DeFrates column: Getting past just lip service to common ground | PostIndependent.com

DeFrates column: Getting past just lip service to common ground

Lindsay DeFrates

“Mom, where’s my rescue helicopter?”

“Go look in the front room.”

Two seconds later.

“Nope, it’s not there.”

My son is 3 years old, and, after blinking twice in the general direction of the room, he was certain there was no hope.

“Go look again. Maybe even look behind something, or under something.”

Longer pause.

“Oh! Oh yes, here it is! Thank you, Mama.”

And life goes on, at least for another 15 minutes.

This scenario plays out multiple times a day in my house and probably in every family home across the country. The frustrated child, sure that their helicopter/shoe/cell phone/blankie has been mysteriously transported to an alternate dimension, complaining loudly, and the parent, calculating the half-life of their patience, responding, “Please just look one more time!”

Since the election of one Donald J. Trump, the exact same scenario has been playing out a thousand times a day on the national level, with both sides of the aisle playing the role of frustrated toddler. But instead of a toy half hidden behind the couch, the item in question is the much lauded, as yet undefined, “common ground.”

Here’s how it plays out. First, pick any major social media platform, and/or the comments section below an article. Then, and let me know if you’ve heard this one before, imagine the following conversation:

Person 1: Our country is deeply divided.

Person 2: Yes, yes it is, but the other side is completely insane.

Person 1: Maybe we should find common ground.

Person 2: You’re right, we should. But there’s just no way that those bleeding heart liberals/rightwing nutjobs will ever listen to reason.

Person 1: Yeah. It is impossible. They’re just too far gone.

We are all crying the need for common ground, but to date, our lip service search for it has been about as effective as a 3-year-old screaming, “It’s not there!” without even entering the room.

Just to clarify, I have been part of the problem, because who has two thumbs and is guilty of trying to shout the best argument the loudest on social media? This gal.

Those of us who tend to be most vocal about politics are doing a great job of being the 3-year-old. We are all very good at shouting our arguments at the other side, sure that with the right application of argument, appeal and reliable sources that we will effectively convert “them” to our way of thinking.

But it is that very idea of “conversion” that makes our position so counterproductive.

Shouting at someone all of the articulate reasons they are wrong will not change any minds.

So here is a new approach for anyone who has ever complained that “there is no common ground”:

Speaking from the left, find a conservative friend and ask them a question. Not a question that implies everything they think is already flawed like, “Why can’t you see what he’s doing is terrible?” or “Don’t you understand what this will do to minorities?” These queries are phrased in a condescending, self-righteous style of assumed truth and require that every answer will be a defensive response.

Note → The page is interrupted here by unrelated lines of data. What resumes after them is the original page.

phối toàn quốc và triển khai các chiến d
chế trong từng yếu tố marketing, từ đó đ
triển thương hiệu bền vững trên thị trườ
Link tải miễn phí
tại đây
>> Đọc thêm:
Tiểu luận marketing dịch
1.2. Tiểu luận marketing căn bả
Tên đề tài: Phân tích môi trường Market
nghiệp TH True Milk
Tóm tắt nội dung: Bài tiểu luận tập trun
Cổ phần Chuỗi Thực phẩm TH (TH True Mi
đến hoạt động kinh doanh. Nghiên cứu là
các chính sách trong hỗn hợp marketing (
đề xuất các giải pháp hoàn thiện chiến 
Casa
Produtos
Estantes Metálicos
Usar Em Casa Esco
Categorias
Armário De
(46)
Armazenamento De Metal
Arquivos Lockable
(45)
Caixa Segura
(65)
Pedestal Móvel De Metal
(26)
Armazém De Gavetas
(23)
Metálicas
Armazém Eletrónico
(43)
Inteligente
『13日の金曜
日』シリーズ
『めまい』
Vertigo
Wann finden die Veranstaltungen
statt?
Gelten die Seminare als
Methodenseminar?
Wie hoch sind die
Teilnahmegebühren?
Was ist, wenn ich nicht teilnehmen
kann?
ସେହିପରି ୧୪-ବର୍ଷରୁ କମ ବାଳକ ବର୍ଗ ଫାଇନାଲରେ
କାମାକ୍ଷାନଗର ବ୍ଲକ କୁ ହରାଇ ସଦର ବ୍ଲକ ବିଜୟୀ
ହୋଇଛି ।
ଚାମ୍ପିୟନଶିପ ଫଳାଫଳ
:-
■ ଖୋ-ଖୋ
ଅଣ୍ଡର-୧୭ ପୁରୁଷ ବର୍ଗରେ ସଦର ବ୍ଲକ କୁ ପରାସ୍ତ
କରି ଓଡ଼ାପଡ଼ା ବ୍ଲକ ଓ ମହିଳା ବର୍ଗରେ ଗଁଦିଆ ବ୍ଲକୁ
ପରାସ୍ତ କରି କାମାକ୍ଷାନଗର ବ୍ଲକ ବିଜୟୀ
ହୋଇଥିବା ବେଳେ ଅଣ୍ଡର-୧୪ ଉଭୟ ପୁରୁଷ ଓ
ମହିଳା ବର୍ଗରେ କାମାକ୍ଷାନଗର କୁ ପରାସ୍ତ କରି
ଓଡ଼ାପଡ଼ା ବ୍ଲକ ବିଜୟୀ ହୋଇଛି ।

Ask a truly open-ended question. And then, this is the hardest part, silently listen to the answer. If it is too hard to come up with one off the top of your head, here is one that has been working for me this week:

“What do you value most about Trump as president so far?”

Don’t cringe, it’s a valid question. Asking them what they value gives them the respect and space to respond honestly. Ask it sincerely from a desire to understand more. Then let me review the second part, which, for me especially, is the hardest one: Shut up and listen.

What your friends and neighbors have to say will surprise you. Listen the whole time without simply plotting your counterarguments. Remind yourself that their response is coming from a place of sincerity as deep as yours.

Some readers may be squirming at this point, afraid that what I am advocating is silence about issues that matter deeply to them. This is not the case. By all means, keep calling representatives, organize and attend peaceful protests to make your voice heard.

But direct your voice at those who make these choices. Stop viewing every Facebook argument as a chance to bring back the Spanish Inquisition — where those around you must convert to your beliefs or perish (as your friend). This only deepens the divide and accomplishes nothing.

To listen and absorb the perspective of someone else does not threaten any causes. It does not require you compromise your values. It does, however, allow you the opportunity to pause, and potentially re-evaluate. And it will definitely surprise you.

Just look at what happened to the land sale bill from Rep. Jason Chaffetz, R-Utah. With the common ground being our love of public lands, it never even made it to the House floor.

So the next time we pay lip service to finding common, but then complain that, “It’s not here. I’m sure of it!” we need to back and look again. To ask and listen and not just wait for our turn to start shouting.

Lindsay DeFrates lives in Carbondale and her column appears on the first Tuesday of every month.